Il vento solare dopo l'interazione con la Terra prosegue nel suo moto e le parti circostanti il pianeta, ove la pressione del campo terrestre supera quella del vento solare, lo forzeranno a fluire intorno al campo stesso avvolgendolo. Dal punto subsolare, cioè dove il vento agisce con la sua pressione massima raggiungendo la distanza minima dalla Terra, il vento solare fluisce attorno al pianeta confinando le linee di forza del campo in un volume a forma di cometa.

Lo spazio di confinamento venne chiamato magnetosfera da Gold alla fine degli anni '50 quando iniziò, l'era spaziale. L'uso scientifico dei satelliti artificiali confermò e precisò i concetti ora accennati con delle misure sperimentali in loco. Si trovò che il bordo della magnetosfera si trova a circa 10 raggi terrestri dalla parte della congiungente Terra-Sole, mentre si discosta sempre di più dalla Terra andando verso le alte latitudini; questo limite è stato chiamato magnetopausa.
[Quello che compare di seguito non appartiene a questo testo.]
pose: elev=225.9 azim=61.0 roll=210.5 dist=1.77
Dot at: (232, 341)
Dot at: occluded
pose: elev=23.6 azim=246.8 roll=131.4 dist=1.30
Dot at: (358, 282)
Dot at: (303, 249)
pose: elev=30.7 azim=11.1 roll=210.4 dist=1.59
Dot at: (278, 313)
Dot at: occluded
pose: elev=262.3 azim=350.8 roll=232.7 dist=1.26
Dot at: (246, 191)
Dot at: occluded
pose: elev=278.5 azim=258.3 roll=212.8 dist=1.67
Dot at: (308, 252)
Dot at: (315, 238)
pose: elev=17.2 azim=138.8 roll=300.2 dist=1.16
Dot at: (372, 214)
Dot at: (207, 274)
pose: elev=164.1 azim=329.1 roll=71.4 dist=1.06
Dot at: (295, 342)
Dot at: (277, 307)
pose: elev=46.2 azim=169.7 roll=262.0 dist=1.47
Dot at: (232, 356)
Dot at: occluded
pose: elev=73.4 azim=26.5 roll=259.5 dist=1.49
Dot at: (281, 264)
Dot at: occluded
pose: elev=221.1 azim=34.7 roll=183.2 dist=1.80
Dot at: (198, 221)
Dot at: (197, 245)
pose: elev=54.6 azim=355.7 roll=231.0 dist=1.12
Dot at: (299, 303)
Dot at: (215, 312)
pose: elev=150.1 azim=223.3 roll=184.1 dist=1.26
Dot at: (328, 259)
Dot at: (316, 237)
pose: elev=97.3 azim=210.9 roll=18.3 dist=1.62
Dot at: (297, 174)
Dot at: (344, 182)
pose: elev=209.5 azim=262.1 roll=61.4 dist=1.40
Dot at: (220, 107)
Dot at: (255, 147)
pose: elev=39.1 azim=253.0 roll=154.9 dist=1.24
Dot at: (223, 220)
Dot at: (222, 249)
A monte della magnetopausa, il flusso del vento solare ha una velocità supersonica; la sua interazione con il campo magnetico terrestre provoca quindi anche un'onda d'urto. Non bisogna trascurare, inoltre, che nel vento solare è presente anche un campo magnetico, sempre di origine solare, che viene trasportato dal plasma nello spazio interplanetario. Anche questo campo magnetico, che chiameremo interplanetario, interagisce con il campo magnetico terrestre.